→ **WHAT YOU SHOULD DO**: Work out how many lines in the data below include "wash", then reply with that number only.
<<<<
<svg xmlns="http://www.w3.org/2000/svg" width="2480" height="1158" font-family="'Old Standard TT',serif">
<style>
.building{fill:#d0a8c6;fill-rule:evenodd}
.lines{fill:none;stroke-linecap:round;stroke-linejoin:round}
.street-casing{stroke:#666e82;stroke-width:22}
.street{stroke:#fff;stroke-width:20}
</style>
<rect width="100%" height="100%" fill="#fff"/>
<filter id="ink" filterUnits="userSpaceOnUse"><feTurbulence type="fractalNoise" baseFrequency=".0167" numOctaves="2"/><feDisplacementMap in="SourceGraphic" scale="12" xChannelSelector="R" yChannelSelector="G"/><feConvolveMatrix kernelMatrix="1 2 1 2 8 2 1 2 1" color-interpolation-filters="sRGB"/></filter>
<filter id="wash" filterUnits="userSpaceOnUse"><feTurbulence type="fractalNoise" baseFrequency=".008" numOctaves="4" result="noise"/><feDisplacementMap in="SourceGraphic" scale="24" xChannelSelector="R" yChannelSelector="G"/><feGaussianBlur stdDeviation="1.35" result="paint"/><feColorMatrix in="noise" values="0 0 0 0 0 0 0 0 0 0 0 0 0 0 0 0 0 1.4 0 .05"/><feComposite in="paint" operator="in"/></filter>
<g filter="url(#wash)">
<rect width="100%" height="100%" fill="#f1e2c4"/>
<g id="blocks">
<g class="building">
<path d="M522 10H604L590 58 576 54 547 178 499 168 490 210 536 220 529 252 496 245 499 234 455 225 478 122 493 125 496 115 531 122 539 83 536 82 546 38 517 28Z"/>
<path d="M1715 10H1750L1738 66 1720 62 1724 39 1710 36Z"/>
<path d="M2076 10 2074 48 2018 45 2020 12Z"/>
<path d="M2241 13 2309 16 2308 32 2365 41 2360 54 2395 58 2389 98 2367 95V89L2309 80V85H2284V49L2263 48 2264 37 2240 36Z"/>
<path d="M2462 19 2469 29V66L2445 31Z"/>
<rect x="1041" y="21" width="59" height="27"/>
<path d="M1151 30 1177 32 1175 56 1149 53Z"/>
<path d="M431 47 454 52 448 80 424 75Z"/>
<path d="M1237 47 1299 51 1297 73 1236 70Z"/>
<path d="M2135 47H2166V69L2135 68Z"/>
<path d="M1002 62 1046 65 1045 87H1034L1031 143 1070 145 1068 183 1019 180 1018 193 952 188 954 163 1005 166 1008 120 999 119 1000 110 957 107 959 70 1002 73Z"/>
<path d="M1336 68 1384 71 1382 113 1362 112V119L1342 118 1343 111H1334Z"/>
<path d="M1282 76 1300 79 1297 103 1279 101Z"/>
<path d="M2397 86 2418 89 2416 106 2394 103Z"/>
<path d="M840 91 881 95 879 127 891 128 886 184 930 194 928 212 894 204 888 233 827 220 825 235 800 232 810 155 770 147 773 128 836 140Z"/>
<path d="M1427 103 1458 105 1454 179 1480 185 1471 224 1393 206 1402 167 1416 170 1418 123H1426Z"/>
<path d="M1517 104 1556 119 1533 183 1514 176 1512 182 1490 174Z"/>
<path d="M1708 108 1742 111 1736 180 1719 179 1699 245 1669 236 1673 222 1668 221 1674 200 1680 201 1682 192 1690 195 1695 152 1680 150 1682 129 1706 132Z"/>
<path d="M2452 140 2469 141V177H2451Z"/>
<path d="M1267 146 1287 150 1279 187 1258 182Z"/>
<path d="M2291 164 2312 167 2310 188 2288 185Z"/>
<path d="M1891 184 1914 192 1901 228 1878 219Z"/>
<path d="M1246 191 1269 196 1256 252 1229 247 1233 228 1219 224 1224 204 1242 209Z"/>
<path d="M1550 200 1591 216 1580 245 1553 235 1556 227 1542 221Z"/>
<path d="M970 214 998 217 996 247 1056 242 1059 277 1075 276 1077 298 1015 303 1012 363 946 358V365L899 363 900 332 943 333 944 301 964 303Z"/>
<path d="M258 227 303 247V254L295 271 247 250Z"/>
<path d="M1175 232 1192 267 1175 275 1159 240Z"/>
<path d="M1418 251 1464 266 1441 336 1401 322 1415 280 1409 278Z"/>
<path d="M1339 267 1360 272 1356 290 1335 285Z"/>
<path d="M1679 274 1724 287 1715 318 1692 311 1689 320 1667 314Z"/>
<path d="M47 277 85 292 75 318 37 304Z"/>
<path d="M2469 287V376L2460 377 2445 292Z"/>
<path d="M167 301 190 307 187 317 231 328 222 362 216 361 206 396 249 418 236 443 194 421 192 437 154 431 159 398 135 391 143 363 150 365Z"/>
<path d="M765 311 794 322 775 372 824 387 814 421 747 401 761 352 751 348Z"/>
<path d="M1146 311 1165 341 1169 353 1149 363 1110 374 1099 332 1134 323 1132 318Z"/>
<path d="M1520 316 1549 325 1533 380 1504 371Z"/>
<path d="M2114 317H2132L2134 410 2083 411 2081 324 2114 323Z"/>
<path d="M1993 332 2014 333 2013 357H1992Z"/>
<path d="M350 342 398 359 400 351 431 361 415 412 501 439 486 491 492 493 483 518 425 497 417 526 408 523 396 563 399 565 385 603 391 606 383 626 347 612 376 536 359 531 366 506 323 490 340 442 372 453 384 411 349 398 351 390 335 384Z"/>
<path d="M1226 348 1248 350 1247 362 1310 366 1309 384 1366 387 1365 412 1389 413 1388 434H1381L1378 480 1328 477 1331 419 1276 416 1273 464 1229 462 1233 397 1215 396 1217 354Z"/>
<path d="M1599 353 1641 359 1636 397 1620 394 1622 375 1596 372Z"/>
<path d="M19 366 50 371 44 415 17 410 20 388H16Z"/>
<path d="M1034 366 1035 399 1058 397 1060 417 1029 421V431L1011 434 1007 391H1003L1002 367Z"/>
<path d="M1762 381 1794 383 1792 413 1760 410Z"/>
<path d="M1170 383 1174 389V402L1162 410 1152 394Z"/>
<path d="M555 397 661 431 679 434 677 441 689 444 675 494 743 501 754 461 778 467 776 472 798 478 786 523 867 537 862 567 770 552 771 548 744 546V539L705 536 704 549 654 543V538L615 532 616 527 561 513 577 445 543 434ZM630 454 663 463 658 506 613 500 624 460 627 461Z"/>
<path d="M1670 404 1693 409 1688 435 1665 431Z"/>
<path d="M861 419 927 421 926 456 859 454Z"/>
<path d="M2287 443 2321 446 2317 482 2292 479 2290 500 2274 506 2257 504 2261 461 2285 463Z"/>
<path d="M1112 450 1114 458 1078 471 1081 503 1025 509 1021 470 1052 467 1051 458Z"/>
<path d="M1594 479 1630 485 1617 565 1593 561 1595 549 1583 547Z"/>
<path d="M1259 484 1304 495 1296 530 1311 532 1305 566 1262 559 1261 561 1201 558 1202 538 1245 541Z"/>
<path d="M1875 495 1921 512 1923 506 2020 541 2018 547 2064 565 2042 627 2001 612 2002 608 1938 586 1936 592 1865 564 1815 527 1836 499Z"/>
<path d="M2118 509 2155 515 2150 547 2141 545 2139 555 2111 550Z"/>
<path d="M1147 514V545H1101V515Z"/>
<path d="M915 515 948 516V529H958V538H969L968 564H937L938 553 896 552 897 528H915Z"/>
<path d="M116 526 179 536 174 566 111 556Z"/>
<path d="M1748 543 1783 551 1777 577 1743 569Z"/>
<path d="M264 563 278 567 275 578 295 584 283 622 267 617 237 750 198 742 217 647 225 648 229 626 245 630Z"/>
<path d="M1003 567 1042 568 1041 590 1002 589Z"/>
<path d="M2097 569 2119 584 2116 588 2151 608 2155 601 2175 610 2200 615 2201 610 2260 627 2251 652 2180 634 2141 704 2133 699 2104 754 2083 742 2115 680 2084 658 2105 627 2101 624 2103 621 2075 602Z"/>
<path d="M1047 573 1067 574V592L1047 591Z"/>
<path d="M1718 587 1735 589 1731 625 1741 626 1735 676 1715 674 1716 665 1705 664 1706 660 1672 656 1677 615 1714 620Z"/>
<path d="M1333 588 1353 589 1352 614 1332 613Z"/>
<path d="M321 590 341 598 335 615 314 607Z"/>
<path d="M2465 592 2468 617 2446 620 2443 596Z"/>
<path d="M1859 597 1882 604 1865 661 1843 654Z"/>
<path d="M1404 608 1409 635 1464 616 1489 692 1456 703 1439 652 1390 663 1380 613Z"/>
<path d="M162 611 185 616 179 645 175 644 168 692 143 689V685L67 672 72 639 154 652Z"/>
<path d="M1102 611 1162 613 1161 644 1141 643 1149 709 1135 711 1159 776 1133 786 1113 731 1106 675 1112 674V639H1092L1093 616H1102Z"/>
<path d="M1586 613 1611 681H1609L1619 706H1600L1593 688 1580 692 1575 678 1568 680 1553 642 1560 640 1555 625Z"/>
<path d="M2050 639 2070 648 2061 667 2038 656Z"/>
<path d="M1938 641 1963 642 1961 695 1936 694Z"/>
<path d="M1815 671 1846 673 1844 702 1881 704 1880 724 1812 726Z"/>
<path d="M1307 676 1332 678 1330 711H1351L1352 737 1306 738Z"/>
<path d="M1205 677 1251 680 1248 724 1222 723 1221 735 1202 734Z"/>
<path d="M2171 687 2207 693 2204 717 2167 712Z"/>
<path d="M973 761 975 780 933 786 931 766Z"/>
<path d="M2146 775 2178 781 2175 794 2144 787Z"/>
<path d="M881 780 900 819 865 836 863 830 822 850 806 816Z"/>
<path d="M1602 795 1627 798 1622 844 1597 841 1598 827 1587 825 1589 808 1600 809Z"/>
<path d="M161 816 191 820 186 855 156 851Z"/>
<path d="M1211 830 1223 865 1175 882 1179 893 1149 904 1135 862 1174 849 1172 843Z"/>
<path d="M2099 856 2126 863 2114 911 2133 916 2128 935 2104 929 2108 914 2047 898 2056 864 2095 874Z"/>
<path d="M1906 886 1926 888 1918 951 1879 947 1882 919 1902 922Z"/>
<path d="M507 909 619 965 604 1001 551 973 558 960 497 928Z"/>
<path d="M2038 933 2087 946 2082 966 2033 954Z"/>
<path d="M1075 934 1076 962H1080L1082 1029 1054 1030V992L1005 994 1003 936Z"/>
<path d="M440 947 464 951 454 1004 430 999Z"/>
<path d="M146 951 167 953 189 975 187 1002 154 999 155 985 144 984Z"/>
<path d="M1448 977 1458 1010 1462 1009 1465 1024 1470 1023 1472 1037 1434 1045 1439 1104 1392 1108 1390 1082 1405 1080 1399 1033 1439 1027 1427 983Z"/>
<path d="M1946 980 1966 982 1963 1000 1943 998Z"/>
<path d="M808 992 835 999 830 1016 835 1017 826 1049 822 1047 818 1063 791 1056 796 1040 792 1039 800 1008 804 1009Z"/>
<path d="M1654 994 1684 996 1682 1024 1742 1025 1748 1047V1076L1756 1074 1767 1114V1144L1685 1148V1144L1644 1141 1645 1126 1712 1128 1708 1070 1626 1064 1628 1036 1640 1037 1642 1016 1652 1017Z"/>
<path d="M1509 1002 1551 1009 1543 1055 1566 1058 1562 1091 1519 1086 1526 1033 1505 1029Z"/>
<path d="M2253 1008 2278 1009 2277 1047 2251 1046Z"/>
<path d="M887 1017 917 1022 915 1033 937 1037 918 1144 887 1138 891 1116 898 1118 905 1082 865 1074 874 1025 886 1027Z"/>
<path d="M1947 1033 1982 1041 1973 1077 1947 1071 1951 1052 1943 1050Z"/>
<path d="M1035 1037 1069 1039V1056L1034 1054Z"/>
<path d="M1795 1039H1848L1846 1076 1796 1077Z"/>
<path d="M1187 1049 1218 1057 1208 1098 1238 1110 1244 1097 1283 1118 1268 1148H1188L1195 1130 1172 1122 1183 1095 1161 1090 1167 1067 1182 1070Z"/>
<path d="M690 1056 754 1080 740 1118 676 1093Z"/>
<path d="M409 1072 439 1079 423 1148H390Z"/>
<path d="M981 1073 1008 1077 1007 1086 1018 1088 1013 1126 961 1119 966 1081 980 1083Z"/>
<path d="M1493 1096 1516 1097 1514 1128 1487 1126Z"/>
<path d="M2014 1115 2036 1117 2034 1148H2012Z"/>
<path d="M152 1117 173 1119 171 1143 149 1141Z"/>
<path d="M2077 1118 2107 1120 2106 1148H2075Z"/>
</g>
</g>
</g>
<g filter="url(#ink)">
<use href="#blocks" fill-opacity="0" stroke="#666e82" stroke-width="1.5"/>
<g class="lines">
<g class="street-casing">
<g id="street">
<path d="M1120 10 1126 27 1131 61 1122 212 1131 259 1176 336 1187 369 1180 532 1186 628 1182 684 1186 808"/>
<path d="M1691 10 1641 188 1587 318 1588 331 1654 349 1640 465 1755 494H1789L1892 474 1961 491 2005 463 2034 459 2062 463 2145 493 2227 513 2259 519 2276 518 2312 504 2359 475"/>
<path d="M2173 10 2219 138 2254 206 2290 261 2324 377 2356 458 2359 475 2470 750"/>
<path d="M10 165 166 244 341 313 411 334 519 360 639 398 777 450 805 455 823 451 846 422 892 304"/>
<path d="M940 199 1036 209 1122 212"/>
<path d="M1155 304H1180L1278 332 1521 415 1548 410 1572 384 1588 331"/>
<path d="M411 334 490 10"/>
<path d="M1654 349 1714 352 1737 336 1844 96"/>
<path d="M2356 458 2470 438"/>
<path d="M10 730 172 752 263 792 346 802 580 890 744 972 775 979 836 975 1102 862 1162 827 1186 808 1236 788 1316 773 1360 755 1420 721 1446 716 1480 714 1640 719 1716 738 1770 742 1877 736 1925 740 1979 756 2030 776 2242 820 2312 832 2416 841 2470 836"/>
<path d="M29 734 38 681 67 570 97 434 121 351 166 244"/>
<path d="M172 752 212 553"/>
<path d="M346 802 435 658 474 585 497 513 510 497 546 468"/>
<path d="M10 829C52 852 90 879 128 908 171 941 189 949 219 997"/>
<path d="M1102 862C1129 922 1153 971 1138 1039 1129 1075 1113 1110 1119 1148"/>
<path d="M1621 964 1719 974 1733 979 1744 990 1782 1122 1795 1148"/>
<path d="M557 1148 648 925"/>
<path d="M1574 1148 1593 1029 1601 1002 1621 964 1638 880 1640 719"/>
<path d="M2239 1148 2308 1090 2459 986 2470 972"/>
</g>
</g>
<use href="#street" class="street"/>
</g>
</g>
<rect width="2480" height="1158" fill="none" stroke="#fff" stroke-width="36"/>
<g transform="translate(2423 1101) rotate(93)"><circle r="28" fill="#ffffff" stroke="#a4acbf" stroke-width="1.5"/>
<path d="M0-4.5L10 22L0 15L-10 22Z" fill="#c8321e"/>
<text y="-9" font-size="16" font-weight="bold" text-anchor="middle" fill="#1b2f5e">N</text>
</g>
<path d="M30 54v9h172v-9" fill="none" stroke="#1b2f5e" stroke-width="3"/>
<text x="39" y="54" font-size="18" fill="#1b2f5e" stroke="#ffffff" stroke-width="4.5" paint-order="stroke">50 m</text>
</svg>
>>>>
→ **RESPONSE BOX**: 2